**TASK DETAILS**.
Reproduce the records below word for word, from the first line through the line "genus: Acris", including both of those lines.

Source data:
________________
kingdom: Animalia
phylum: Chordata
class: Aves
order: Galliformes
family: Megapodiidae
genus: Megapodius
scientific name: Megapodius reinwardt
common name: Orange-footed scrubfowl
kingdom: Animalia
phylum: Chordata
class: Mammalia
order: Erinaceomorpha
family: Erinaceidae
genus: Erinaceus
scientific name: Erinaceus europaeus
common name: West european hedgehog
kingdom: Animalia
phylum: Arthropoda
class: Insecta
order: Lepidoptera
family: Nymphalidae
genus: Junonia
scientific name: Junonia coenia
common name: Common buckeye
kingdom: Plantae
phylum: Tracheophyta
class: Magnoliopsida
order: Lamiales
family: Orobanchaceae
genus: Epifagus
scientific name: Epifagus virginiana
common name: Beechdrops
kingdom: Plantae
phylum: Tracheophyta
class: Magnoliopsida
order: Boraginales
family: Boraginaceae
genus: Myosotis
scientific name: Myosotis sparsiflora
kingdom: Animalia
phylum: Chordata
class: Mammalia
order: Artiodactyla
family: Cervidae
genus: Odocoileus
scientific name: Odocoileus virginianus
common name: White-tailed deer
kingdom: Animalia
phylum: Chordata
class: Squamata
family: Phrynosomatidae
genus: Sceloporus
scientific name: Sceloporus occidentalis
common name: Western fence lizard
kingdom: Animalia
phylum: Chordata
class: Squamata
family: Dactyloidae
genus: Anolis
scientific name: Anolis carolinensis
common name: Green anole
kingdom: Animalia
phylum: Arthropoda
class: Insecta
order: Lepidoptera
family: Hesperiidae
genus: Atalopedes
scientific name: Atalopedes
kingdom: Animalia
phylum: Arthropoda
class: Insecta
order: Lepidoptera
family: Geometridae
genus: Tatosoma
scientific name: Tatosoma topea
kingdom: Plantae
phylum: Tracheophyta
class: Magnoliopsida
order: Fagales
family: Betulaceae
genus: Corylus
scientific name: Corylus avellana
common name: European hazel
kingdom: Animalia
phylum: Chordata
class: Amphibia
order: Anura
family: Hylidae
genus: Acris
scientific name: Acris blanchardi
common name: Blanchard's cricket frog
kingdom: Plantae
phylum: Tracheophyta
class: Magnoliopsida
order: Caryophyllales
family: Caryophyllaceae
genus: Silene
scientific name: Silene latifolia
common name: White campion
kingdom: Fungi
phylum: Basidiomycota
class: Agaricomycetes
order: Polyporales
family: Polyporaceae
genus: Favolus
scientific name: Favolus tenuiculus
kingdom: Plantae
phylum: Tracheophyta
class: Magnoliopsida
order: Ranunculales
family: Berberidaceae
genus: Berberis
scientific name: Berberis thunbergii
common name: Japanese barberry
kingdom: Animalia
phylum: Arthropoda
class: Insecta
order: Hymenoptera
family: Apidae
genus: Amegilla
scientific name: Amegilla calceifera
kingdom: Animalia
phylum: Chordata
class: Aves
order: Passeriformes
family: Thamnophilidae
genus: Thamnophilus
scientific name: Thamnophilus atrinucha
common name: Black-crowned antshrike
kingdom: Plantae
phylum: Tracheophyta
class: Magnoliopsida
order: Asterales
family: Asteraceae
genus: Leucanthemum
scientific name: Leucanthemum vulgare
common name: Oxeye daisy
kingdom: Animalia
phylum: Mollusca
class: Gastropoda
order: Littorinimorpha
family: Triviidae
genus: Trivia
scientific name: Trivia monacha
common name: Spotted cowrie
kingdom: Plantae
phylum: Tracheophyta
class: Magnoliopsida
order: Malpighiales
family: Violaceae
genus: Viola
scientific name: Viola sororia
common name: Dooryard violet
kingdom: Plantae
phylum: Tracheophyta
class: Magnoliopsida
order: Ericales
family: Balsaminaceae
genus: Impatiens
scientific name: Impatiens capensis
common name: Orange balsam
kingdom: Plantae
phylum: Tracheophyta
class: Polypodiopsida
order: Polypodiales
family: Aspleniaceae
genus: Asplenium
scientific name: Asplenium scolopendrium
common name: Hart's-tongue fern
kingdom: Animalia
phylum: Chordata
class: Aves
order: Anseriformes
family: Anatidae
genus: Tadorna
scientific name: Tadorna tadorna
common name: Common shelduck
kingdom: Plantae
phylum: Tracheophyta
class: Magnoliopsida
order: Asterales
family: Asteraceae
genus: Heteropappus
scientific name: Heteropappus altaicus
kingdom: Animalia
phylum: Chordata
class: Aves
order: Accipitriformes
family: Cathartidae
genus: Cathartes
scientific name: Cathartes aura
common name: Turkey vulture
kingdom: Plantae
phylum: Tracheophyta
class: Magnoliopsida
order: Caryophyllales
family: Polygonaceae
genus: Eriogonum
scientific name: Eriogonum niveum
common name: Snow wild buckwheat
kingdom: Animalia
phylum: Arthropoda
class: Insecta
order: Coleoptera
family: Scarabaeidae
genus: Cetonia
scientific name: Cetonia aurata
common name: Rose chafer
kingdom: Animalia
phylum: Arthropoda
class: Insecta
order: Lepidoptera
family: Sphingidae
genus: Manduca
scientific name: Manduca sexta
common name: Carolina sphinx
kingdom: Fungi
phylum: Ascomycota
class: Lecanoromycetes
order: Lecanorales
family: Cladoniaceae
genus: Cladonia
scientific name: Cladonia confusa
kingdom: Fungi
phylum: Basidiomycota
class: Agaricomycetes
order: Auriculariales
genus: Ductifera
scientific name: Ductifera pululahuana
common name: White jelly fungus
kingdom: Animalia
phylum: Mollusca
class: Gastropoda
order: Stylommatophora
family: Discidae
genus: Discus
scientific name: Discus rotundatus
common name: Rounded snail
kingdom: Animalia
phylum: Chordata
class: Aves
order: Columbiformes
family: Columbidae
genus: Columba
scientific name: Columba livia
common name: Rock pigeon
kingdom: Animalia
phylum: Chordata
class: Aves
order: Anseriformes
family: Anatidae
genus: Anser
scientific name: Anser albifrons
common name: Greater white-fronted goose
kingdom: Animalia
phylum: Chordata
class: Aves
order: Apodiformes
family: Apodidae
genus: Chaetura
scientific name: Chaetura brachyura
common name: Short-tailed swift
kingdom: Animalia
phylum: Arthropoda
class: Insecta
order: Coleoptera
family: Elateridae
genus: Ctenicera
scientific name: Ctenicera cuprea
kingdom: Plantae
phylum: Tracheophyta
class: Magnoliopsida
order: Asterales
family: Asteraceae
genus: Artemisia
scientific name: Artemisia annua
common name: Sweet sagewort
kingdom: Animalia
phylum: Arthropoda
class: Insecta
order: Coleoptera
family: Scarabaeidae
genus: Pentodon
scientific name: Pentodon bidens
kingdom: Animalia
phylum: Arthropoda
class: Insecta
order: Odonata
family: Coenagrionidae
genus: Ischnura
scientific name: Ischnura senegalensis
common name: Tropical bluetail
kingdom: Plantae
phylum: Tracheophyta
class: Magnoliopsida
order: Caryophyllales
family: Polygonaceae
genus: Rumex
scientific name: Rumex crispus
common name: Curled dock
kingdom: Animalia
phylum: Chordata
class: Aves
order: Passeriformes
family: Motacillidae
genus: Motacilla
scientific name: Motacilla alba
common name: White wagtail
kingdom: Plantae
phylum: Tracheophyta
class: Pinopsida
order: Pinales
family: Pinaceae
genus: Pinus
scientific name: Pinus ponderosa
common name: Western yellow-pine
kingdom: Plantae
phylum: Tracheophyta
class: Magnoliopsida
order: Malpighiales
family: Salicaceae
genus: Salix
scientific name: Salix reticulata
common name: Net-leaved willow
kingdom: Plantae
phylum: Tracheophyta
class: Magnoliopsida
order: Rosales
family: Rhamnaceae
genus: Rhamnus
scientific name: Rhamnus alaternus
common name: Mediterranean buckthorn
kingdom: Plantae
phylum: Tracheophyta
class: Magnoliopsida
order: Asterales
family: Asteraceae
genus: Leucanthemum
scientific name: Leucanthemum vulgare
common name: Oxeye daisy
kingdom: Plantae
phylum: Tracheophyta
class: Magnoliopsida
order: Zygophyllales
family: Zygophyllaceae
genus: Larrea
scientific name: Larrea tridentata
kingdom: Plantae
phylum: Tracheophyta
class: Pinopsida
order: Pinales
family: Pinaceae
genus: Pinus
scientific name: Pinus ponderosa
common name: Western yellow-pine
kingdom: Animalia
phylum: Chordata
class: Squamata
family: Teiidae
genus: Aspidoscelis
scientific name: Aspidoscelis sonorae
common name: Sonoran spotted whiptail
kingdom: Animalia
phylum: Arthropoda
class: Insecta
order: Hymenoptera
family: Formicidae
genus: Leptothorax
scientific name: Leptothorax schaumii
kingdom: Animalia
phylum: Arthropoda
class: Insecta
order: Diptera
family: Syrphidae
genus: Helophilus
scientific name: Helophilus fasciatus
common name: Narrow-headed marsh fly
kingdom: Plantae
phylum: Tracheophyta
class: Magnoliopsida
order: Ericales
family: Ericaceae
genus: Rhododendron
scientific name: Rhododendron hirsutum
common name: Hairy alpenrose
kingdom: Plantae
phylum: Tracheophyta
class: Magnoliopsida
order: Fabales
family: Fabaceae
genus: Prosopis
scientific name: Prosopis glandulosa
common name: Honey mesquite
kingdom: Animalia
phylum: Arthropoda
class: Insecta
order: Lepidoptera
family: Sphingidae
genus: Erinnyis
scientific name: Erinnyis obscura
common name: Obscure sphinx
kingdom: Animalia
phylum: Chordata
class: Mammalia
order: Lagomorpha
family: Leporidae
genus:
________________
**RESPONSE FOR THIS EXERCISE**.
kingdom: Animalia
phylum: Chordata
class: Aves
order: Galliformes
family: Megapodiidae
genus: Megapodius
scientific name: Megapodius reinwardt
common name: Orange-footed scrubfowl
kingdom: Animalia
phylum: Chordata
class: Mammalia
order: Erinaceomorpha
family: Erinaceidae
genus: Erinaceus
scientific name: Erinaceus europaeus
common name: West european hedgehog
kingdom: Animalia
phylum: Arthropoda
class: Insecta
order: Lepidoptera
family: Nymphalidae
genus: Junonia
scientific name: Junonia coenia
common name: Common buckeye
kingdom: Plantae
phylum: Tracheophyta
class: Magnoliopsida
order: Lamiales
family: Orobanchaceae
genus: Epifagus
scientific name: Epifagus virginiana
common name: Beechdrops
kingdom: Plantae
phylum: Tracheophyta
class: Magnoliopsida
order: Boraginales
family: Boraginaceae
genus: Myosotis
scientific name: Myosotis sparsiflora
kingdom: Animalia
phylum: Chordata
class: Mammalia
order: Artiodactyla
family: Cervidae
genus: Odocoileus
scientific name: Odocoileus virginianus
common name: White-tailed deer
kingdom: Animalia
phylum: Chordata
class: Squamata
family: Phrynosomatidae
genus: Sceloporus
scientific name: Sceloporus occidentalis
common name: Western fence lizard
kingdom: Animalia
phylum: Chordata
class: Squamata
family: Dactyloidae
genus: Anolis
scientific name: Anolis carolinensis
common name: Green anole
kingdom: Animalia
phylum: Arthropoda
class: Insecta
order: Lepidoptera
family: Hesperiidae
genus: Atalopedes
scientific name: Atalopedes
kingdom: Animalia
phylum: Arthropoda
class: Insecta
order: Lepidoptera
family: Geometridae
genus: Tatosoma
scientific name: Tatosoma topea
kingdom: Plantae
phylum: Tracheophyta
class: Magnoliopsida
order: Fagales
family: Betulaceae
genus: Corylus
scientific name: Corylus avellana
common name: European hazel
kingdom: Animalia
phylum: Chordata
class: Amphibia
order: Anura
family: Hylidae
genus: Acris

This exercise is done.